At first glance, James Murray’s The Land Bridge seems like just another ambient album. The kind that are released every other day on limited-run labels with nice, recycled cardboard packaging, a little rough-round-the-edges production and a healthy dose of warmth. And indeed, The Land Bridge has all of these things. But – just as Murray’s last album Floods rarely strayed far from various ambient templates yet was somehow so much more in its invocation of its eponymous natural phenomenon, both literal and metaphorical – closer attention reveals this album’s rich rewards in seconds.
The sonorous clangs of “Every Ringing Bell” come at relatively long intervals, and at first this leaves a lot of time in between for sounds to ring out and go quiet. It takes a lot of confidence for a musician to let their sound drop to nothing, and it is not misplaced here. Each beat is magnificently detailed, with wide, metallic hits, dull clacks and the gentler tone of a glockenspiel coalescing and then separating out as they fade away. Over the course of the piece, Murray begins to fill in the gaps, most brilliantly with some ethereal, tremulous notes that seem to have no beginning or end, eking out a melody. As the gaps slowly become fuller and fuller, the dynamics rise almost imperceptibly until bursts of distortion break the spell and allow the listener to realise they are now entirely enveloped by sound. Murray has a natural grasp of silence and dynamics, which are often forgotten by the most forgettable ambient musicians – which is strange, given that the genre relies so much on stripping down the busy sounds of other music, and on using volume and texture rather than obvious hooks to keep people interested. Half the reason that Petrels, for instance, is so critically adored is that Oliver Barrett knows exactly the power that gathering noise, lingering silence or the punch of sudden activity can have. In his hands dark ambient/drone/whatever-you-want-to-call it is urgent and exciting. James Murray goes some way towards achieving a similar effect.
The ‘resonating note, long space’ pattern reappears, with variations, across The Land Bridge (as motifs go, it’s pretty minimal, but it seems to be all Murray needs) with the same success. The repetition also helps unify the album, another step up from its predecessor, which, although firmly held together thematically, was at times a bit sonically disparate. “Give Blood”, the longest piece on The Land Bridge, is, like the opener, based on the pattern.

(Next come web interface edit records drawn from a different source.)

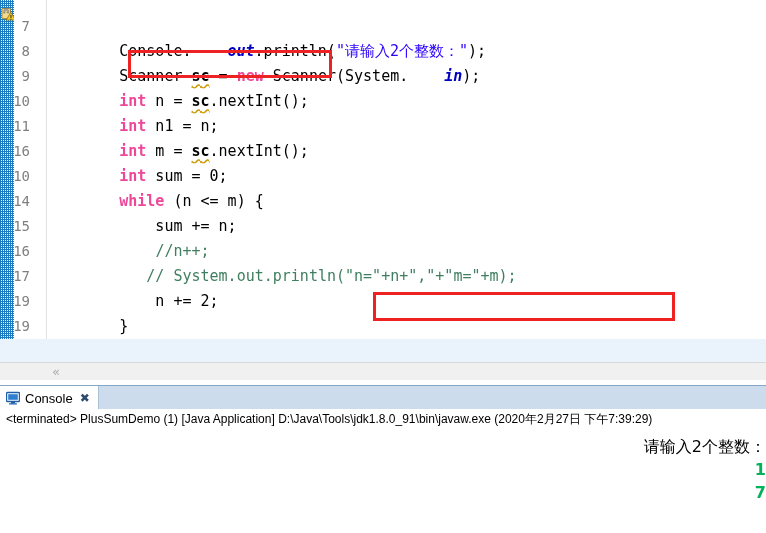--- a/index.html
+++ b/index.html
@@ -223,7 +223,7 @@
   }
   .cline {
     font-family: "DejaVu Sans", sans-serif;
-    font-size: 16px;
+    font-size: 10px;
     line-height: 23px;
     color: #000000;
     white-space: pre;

Here, though, it is even more sparse, with longer silences filled only part way through by a crackling drone. The main beat itself starts out as only timid glockenspiel notes before developing some looming power. The track epitomises the darker side of the album, but the best piece for that aspect is the following “Be Held”, whose seemingly comforting title belies its tense, unsettling music. An insistent, mid-pitched drone carries throughout, unrelentingly thick in texture and refusing to quieten, even when the introduction of melody seems to demand it give way to the newcomer. Instead, the whole piece increases in volume, deliberately and menacingly.
Such subversion of expectations is one of the album’s main attractions. Much of it is comprised of subtle twists on typical ambient sounds. “Closeness”, for example, uses undulating synth washes, flecked with tasteful static, but gradually it is overcome by rumbling noise and the heavy, simple key melody begins to seem hesitant, irregular. “Small Gestures” works in a similar way, the piercing arrival of an electric organ making the ambience unnervingly luscious, like it can hardly hold its own weight any more. Ambient music is often too content with being ‘nice’ or ‘comfortable’, but Murray doesn’t allow his passages to settle too much, or come anywhere close to being mere aural wallpaper. What might usually be pleasant and fluffy turns out to be unstable, changeable and, frankly, a lot more interesting. In fact, The Land Bridge only stumbles on the title track, where the music is allowed to become a little too comfortable and where the shimmering guitars and breathy, wordless vocals too closely recall Hammock.
The Land Bridge is no revolution of the genre, but it is a stark reminder of how it should be done, how much there is to love about it when it’s done well, and how the tired sounds of bedroom ambience need not be so terribly familiar. When the album’s recurring theme returns in the final track it is with triumphant clarity, the bell sound now perfectly defined and the spaces in between filled with a liquid beat (like drips in a cave made into a rhythm) that moves about as if eager to fill in whatever gap comes next. Just as this clarity and motion is a refreshing entry at the end of the album, The Land Bridge is a refreshing album in its field.